*Problem statement*: Reproduce every one of the following records line for line, changing no character.

*Dataset records*:
────

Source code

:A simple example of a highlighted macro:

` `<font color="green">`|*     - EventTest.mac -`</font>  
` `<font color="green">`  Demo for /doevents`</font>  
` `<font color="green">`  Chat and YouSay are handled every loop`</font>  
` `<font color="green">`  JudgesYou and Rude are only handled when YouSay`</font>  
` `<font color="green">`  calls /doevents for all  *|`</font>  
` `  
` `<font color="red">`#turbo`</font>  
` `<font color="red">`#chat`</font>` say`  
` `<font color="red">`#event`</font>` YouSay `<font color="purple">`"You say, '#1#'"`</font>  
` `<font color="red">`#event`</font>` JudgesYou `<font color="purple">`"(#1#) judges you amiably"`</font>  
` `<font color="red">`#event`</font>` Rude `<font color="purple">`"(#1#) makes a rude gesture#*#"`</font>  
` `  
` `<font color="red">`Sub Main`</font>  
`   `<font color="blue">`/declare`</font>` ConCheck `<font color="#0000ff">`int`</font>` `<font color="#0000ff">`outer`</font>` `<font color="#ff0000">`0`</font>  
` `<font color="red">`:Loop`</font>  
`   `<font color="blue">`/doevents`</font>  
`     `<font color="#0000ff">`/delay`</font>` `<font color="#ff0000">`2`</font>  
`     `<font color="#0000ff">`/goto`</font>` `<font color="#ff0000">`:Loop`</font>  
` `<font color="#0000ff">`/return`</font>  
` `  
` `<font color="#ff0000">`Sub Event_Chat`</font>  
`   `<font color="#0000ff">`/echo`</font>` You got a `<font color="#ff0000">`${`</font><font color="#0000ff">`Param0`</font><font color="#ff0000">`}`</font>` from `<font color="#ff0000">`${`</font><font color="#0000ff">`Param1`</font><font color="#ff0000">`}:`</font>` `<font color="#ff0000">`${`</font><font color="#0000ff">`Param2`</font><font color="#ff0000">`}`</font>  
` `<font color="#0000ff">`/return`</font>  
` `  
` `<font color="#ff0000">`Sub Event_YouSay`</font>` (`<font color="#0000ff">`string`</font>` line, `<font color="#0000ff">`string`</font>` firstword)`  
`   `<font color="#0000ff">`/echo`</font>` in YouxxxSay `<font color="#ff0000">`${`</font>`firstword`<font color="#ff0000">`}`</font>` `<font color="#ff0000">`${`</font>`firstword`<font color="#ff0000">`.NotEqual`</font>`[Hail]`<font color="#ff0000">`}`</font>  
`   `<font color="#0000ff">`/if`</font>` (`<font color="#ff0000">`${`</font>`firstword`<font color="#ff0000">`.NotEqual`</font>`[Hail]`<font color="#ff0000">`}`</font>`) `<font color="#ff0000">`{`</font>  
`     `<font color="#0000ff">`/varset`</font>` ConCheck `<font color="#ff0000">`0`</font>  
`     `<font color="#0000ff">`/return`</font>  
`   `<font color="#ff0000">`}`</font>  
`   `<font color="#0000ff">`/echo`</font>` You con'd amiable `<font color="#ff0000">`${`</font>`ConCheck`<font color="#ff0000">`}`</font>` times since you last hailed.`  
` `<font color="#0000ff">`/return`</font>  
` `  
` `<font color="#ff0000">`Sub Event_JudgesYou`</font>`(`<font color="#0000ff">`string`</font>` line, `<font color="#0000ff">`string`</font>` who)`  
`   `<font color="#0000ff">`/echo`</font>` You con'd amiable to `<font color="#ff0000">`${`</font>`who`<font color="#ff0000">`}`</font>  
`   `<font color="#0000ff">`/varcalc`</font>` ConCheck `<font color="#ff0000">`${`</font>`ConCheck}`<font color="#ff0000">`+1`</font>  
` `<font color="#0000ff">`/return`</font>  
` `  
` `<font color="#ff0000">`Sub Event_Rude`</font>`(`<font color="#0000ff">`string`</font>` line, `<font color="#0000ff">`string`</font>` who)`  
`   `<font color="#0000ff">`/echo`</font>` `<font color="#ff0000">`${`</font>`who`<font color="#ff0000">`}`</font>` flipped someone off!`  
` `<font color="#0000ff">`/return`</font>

────

*Written reply*:
Source code

:A simple example of a highlighted macro:

` `<font color="green">`|*     - EventTest.mac -`</font>  
` `<font color="green">`  Demo for /doevents`</font>  
` `<font color="green">`  Chat and YouSay are handled every loop`</font>  
` `<font color="green">`  JudgesYou and Rude are only handled when YouSay`</font>  
` `<font color="green">`  calls /doevents for all  *|`</font>  
` `  
` `<font color="red">`#turbo`</font>  
` `<font color="red">`#chat`</font>` say`  
` `<font color="red">`#event`</font>` YouSay `<font color="purple">`"You say, '#1#'"`</font>  
` `<font color="red">`#event`</font>` JudgesYou `<font color="purple">`"(#1#) judges you amiably"`</font>  
` `<font color="red">`#event`</font>` Rude `<font color="purple">`"(#1#) makes a rude gesture#*#"`</font>  
` `  
` `<font color="red">`Sub Main`</font>  
`   `<font color="blue">`/declare`</font>` ConCheck `<font color="#0000ff">`int`</font>` `<font color="#0000ff">`outer`</font>` `<font color="#ff0000">`0`</font>  
` `<font color="red">`:Loop`</font>  
`   `<font color="blue">`/doevents`</font>  
`     `<font color="#0000ff">`/delay`</font>` `<font color="#ff0000">`2`</font>  
`     `<font color="#0000ff">`/goto`</font>` `<font color="#ff0000">`:Loop`</font>  
` `<font color="#0000ff">`/return`</font>  
` `  
` `<font color="#ff0000">`Sub Event_Chat`</font>  
`   `<font color="#0000ff">`/echo`</font>` You got a `<font color="#ff0000">`${`</font><font color="#0000ff">`Param0`</font><font color="#ff0000">`}`</font>` from `<font color="#ff0000">`${`</font><font color="#0000ff">`Param1`</font><font color="#ff0000">`}:`</font>` `<font color="#ff0000">`${`</font><font color="#0000ff">`Param2`</font><font color="#ff0000">`}`</font>  
` `<font color="#0000ff">`/return`</font>  
` `  
` `<font color="#ff0000">`Sub Event_YouSay`</font>` (`<font color="#0000ff">`string`</font>` line, `<font color="#0000ff">`string`</font>` firstword)`  
`   `<font color="#0000ff">`/echo`</font>` in YouxxxSay `<font color="#ff0000">`${`</font>`firstword`<font color="#ff0000">`}`</font>` `<font color="#ff0000">`${`</font>`firstword`<font color="#ff0000">`.NotEqual`</font>`[Hail]`<font color="#ff0000">`}`</font>  
`   `<font color="#0000ff">`/if`</font>` (`<font color="#ff0000">`${`</font>`firstword`<font color="#ff0000">`.NotEqual`</font>`[Hail]`<font color="#ff0000">`}`</font>`) `<font color="#ff0000">`{`</font>  
`     `<font color="#0000ff">`/varset`</font>` ConCheck `<font color="#ff0000">`0`</font>  
`     `<font color="#0000ff">`/return`</font>  
`   `<font color="#ff0000">`}`</font>  
`   `<font color="#0000ff">`/echo`</font>` You con'd amiable `<font color="#ff0000">`${`</font>`ConCheck`<font color="#ff0000">`}`</font>` times since you last hailed.`  
` `<font color="#0000ff">`/return`</font>  
` `  
` `<font color="#ff0000">`Sub Event_JudgesYou`</font>`(`<font color="#0000ff">`string`</font>` line, `<font color="#0000ff">`string`</font>` who)`  
`   `<font color="#0000ff">`/echo`</font>` You con'd amiable to `<font color="#ff0000">`${`</font>`who`<font color="#ff0000">`}`</font>  
`   `<font color="#0000ff">`/varcalc`</font>` ConCheck `<font color="#ff0000">`${`</font>`ConCheck}`<font color="#ff0000">`+1`</font>  
` `<font color="#0000ff">`/return`</font>  
` `  
` `<font color="#ff0000">`Sub Event_Rude`</font>`(`<font color="#0000ff">`string`</font>` line, `<font color="#0000ff">`string`</font>` who)`  
`   `<font color="#0000ff">`/echo`</font>` `<font color="#ff0000">`${`</font>`who`<font color="#ff0000">`}`</font>` flipped someone off!`  
` `<font color="#0000ff">`/return`</font>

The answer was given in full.